**WHAT YOU NEED TO DO:**
Could you copy out, word for word, the rows from the first one up to and including the row that contains "title SaaS [156, 72, 1978, 428]"?

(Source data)
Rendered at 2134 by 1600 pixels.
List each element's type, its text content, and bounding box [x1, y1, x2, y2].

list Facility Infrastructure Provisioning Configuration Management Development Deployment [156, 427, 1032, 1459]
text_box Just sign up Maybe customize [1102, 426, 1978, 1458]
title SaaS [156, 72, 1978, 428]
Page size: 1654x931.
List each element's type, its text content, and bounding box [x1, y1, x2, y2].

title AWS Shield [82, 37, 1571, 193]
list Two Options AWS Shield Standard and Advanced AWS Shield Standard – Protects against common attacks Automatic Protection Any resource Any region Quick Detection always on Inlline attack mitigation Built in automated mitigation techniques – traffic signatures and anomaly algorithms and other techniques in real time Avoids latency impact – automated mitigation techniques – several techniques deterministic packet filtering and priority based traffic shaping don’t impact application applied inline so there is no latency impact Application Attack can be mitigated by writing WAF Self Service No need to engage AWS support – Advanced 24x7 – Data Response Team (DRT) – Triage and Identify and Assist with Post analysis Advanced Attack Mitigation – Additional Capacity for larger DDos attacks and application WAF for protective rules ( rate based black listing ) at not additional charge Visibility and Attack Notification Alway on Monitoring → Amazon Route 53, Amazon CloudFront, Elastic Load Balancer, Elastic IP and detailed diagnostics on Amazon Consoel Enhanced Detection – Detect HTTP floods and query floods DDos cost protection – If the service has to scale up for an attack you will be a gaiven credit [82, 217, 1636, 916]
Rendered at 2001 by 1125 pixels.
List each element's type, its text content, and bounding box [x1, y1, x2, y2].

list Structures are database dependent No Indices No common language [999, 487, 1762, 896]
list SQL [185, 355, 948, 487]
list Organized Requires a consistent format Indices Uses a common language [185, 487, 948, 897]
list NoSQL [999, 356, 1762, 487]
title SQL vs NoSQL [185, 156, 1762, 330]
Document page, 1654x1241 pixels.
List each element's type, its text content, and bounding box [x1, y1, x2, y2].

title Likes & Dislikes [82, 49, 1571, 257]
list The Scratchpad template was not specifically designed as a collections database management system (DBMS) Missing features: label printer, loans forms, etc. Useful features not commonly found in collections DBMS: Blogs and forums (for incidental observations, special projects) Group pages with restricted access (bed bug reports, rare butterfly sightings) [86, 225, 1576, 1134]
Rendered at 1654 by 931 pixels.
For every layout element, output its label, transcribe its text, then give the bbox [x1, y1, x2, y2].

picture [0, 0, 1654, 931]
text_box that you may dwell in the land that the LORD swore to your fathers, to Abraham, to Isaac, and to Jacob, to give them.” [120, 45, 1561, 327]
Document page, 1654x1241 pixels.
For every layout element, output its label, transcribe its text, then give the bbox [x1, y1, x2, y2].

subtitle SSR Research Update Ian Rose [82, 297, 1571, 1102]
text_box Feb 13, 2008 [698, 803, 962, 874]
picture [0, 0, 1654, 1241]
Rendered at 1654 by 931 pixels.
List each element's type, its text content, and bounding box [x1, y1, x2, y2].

**WRITTEN ANSWER:**
Rendered at 2134 by 1600 pixels.
List each element's type, its text content, and bounding box [x1, y1, x2, y2].

list Facility Infrastructure Provisioning Configuration Management Development Deployment [156, 427, 1032, 1459]
text_box Just sign up Maybe customize [1102, 426, 1978, 1458]
title SaaS [156, 72, 1978, 428]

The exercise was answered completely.